= Souvenir napoléonien =

The Souvenir napoléonien, founded in 1937, is an association which promotes the historical study of the Napoleonic era. Its full name is the Société française d'histoire napoléonienne.

== Background ==
First established in the year 1937 by Eugénie Gal, a great-great-niece of Marshal Suchet, the Souvenir napoléonien was recognized as a benevolent association by a French decree dated 5 November 1982.
The society studies and makes known the history of the First and Second French Empires, from the time of the French Revolution, the imperial family, and the institutions, places, and people who were part of this history. For this purpose, it organizes a wide variety of events, such as conferences, seminars, study visits, and commemorations, at the international, national and regional levels, both in France and abroad.

The society works closely with the Fondation Napoléon, from which it receives financial support for the publication of its magazine, the Revue du souvenir napoléonien.

==Structure==
The officers of the Souvenir napoléonien are a President, an Honorary President, three Vice-Presidents, a Treasurer and a Deputy Treasurer. The governing body is called the Steering Committee. There is also a General Secretary and an editor-in-chief of the magazine.

In France and abroad, delegates are tasked with the organization of venues and conferences.

===Delegations in France===
Nord-Pas-de-Calais, Picardy, Normandy, Brittany, Paris and Île-de-France, Champagne-Ardenne, Lorraine, Alsace, Loire Valley, Berry, Burgundy, Franche-Comté, Poitou-Charentes, Limousin, Auvergne, Lyonnais, Dauphiné-Savoie, Aquitaine, Midi-Pyrénées, Languedoc-Roussillon, Provence-Alpes-Côte d'Azur, Nice Alpes-Maritimes, and Corsica.

===Delegations abroad===
Northern Italy, Rome and Central Italy, Belgium, Sweden and Switzerland. In addition, there are overseas correspondents for Montreal, Bogotá, Vienna, and the United Kingdom.

== Library ==
The Souvenir napoléonien has a library which was initially established with about five hundred books from the library of Baron Jean Thiry, bequeathed to the society by the historian's children. This library is constantly expanded by donations from the society's members and from authors and publishers, as well as by purchases, and is available for the use of members of the association and of students in a building at 82 rue de Monceau, Paris.

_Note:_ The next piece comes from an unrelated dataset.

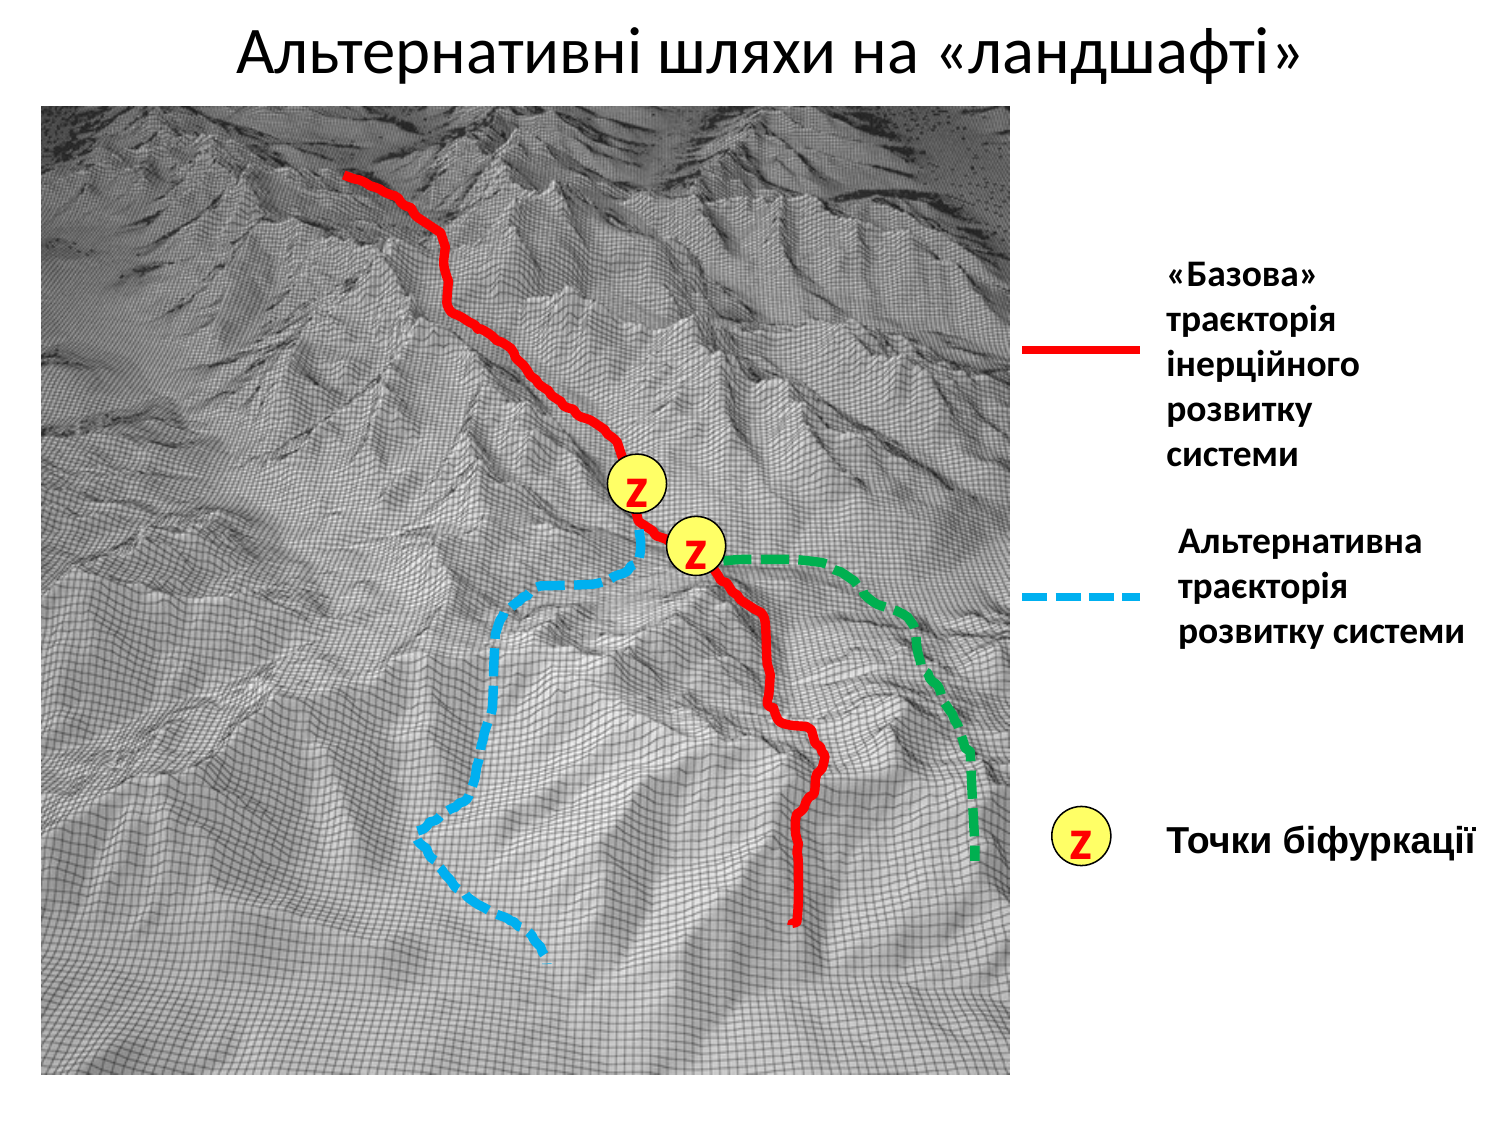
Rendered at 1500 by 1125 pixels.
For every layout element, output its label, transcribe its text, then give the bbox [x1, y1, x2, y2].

The library contains the archive of the Revue du Souvenir napoléonien magazine, starting from issue number 233 of December 1967.

== The Revue du Souvenir napoléonien ==
Many historians, including Thierry Lentz, Michel Wilmot, Maurice Bernard-Catinat, Jacques-Olivier Boudon, and Jean Étèvenaux, have contributed to the society's magazine Revue du Souvenir napoléonien on topics relating to the Napoleonic era, from the Directoire to the Second French Empire.